What the Fed's considering at this week's meeting

NEW YORK | Mon Mar 16, 2009 12:20pm EDT

NEW YORK (Reuters) - The Federal Reserve meets this week, faced with a darkening U.S. economic backdrop, and is expected to focus on how best to use the policy arsenal at its disposal with its most ambitious emergency lending program to date about to launched.

Economists expect the U.S. central bank to hold its target range for the benchmark overnight federal funds rate steady at zero to 0.25 percent, while indicating it will keep rates low for some time. Some expect the Fed to stress that it will ramp up the use of its balance sheet to support key credit markets.

As the meeting starts on Tuesday, the New York Federal Reserve Bank will begin accepting applications for the first batch of loans under the Term Asset-Backed Securities Loan Facility (TALF), which seeks to ease consumer and small business lending.

The program will start at an initial $200 billion, but the Fed has said it could be expanded to up to $1 trillion.

Markets will scour the Fed's post-meeting statement for any clues as to how the central bank may expand its credit-easing policies, including any further hints on whether it might be moving toward -- or away from -- buying long-term U.S. government debt.

The Fed is expected to issue its policy statement around 2:15 p.m. EDT on Wednesday.

Following are some of the factors policy-makers are considering:

ECONOMY

Federal Reserve Chairman Ben Bernanke said on Sunday that the United States should start recovering from recession next year if there is political will to finish the costly rescue of its shattered banking system.

The following are some recent data points on the economy:

-- The U.S. unemployment rate rose to a 25-year high of 8.1 percent in February as employers, buckling under the strain of a severe recession, axed 651,000 jobs.

-- The economy suffered its deepest contraction since early 1982 in the fourth quarter, shrinking at a much worse-than-expected 6.2 percent annual rate as exports plunged and consumers slashed spending.

-- U.S. consumer sentiment as measured by the Reuters/University of Michigan index unexpectedly rose to 56.6 in early March from a reading of 56.3 in late February.

FINANCIALS

-- Since the Fed's last meeting in January, the U.S. has stepped in with a revamped rescue for insurer American International Group. As part of that rescue, the Federal Reserve took a preferred interest in two AIG units.

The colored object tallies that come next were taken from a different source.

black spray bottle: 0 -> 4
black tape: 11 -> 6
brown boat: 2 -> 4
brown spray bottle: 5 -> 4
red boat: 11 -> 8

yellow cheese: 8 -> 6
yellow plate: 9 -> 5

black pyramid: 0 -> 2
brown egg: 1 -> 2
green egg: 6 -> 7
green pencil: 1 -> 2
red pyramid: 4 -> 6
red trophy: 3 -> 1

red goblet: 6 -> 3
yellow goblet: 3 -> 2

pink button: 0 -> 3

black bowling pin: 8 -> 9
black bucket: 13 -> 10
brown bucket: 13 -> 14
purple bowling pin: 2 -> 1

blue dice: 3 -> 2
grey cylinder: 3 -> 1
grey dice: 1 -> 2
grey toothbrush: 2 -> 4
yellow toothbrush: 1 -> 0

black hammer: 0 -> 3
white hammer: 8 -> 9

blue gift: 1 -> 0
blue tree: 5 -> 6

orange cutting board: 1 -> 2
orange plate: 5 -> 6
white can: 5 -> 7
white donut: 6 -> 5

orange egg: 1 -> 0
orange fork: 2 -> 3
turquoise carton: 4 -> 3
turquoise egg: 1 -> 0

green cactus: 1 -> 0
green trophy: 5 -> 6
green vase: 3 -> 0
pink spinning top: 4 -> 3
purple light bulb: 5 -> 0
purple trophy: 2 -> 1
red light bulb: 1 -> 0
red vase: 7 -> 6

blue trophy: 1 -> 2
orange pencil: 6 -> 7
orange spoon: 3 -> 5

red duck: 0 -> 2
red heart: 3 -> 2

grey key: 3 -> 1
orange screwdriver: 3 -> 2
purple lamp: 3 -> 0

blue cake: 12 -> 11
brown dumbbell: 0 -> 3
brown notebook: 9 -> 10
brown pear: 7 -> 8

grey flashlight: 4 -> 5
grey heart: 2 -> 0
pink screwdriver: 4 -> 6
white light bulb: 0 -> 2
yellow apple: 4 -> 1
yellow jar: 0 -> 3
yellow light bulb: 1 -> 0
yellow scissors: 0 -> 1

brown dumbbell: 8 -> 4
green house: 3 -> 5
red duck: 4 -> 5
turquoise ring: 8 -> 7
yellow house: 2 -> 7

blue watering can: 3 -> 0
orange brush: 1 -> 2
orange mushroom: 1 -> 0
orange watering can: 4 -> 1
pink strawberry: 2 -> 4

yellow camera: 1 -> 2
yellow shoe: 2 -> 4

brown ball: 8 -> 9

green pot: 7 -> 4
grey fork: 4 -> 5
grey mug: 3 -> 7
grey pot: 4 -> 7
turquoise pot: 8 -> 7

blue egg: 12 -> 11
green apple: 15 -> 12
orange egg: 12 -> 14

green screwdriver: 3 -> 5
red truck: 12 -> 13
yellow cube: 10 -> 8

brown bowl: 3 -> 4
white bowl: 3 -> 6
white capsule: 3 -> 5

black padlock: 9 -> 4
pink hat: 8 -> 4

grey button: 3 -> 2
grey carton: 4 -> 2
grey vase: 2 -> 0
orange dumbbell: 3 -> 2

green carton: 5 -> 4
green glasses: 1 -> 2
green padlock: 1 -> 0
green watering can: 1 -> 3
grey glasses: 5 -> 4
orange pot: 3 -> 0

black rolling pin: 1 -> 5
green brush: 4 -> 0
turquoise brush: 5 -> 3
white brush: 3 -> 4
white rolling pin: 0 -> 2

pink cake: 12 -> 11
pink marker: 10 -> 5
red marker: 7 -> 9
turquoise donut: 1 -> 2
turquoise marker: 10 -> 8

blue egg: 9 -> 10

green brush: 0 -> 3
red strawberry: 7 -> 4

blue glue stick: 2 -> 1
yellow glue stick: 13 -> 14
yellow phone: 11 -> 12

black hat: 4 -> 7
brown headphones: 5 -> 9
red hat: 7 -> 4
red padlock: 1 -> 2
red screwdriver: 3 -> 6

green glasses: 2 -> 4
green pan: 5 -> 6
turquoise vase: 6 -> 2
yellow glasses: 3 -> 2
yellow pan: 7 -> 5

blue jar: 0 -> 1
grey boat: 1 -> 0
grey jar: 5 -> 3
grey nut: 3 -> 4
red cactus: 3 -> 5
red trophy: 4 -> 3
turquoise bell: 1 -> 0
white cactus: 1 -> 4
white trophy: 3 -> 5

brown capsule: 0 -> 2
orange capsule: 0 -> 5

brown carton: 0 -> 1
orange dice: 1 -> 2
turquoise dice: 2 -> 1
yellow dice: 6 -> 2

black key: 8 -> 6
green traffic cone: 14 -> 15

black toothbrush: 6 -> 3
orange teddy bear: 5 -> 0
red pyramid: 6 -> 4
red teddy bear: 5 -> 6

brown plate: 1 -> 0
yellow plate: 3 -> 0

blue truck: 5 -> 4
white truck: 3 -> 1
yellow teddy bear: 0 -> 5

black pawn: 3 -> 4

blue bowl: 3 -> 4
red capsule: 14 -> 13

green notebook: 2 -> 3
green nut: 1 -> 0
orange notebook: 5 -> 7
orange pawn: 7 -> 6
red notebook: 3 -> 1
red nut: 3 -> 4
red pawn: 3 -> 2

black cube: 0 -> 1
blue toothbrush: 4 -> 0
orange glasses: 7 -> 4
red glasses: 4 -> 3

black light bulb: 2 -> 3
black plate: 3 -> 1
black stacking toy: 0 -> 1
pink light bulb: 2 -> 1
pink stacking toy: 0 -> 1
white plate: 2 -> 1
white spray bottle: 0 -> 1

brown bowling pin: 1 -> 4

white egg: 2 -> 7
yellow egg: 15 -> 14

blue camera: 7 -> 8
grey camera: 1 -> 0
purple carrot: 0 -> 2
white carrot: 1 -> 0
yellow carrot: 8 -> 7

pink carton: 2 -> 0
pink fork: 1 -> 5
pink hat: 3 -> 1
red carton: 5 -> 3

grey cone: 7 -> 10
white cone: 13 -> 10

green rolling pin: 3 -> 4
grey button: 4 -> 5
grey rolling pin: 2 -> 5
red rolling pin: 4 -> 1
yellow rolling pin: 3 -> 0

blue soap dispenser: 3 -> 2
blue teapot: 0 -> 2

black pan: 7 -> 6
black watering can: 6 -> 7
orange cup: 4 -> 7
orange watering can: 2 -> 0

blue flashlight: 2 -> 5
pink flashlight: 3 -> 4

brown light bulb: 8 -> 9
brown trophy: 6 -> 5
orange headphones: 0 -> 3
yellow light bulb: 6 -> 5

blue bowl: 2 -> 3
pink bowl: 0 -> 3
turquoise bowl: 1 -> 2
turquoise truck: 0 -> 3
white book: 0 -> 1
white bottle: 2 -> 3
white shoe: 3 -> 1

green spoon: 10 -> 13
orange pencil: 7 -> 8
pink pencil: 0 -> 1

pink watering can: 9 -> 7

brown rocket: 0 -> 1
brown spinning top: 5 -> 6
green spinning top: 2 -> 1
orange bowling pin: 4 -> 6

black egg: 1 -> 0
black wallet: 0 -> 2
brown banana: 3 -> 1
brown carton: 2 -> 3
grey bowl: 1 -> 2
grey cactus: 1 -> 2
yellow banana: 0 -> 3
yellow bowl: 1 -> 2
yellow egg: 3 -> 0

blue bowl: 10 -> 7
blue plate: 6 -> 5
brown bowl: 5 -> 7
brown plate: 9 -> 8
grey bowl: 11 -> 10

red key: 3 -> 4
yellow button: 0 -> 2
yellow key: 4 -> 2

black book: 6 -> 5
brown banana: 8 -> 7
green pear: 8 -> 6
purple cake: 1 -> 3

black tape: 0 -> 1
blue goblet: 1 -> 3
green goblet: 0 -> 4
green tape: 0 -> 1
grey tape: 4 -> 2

-- Executives from Citigroup (C.N), Bank of America (BAC.N) and JPMorgan Chase (JPM.N) said last week their banks had been profitable for the first two months of the year.

UNCONVENTIONAL TOOLS

-- The first applications for loans under the Term Asset-Backed Securities Loan Facility are due this week, and markets will be eager for more details on how this facility could be expanded. The Fed has said the program, aimed at spurring consumer and small business lending, could expand to include other asset classes such as commercial mortgage-backed securities.

-- The Fed could also announce an expansion to its existing $100 billion agency debt and $500 billion mortgage-backed securities purchase programs. The Fed has bought about $46.5 billion of agency debt and approximately $217 billion of agency MBS so far.

-- The Fed has said buying U.S. government bonds could also be an option, though some policy-makers have sounded cool to the idea in recent weeks. Market participants will be eager for any further clues on whether the Fed will step in as a buyer.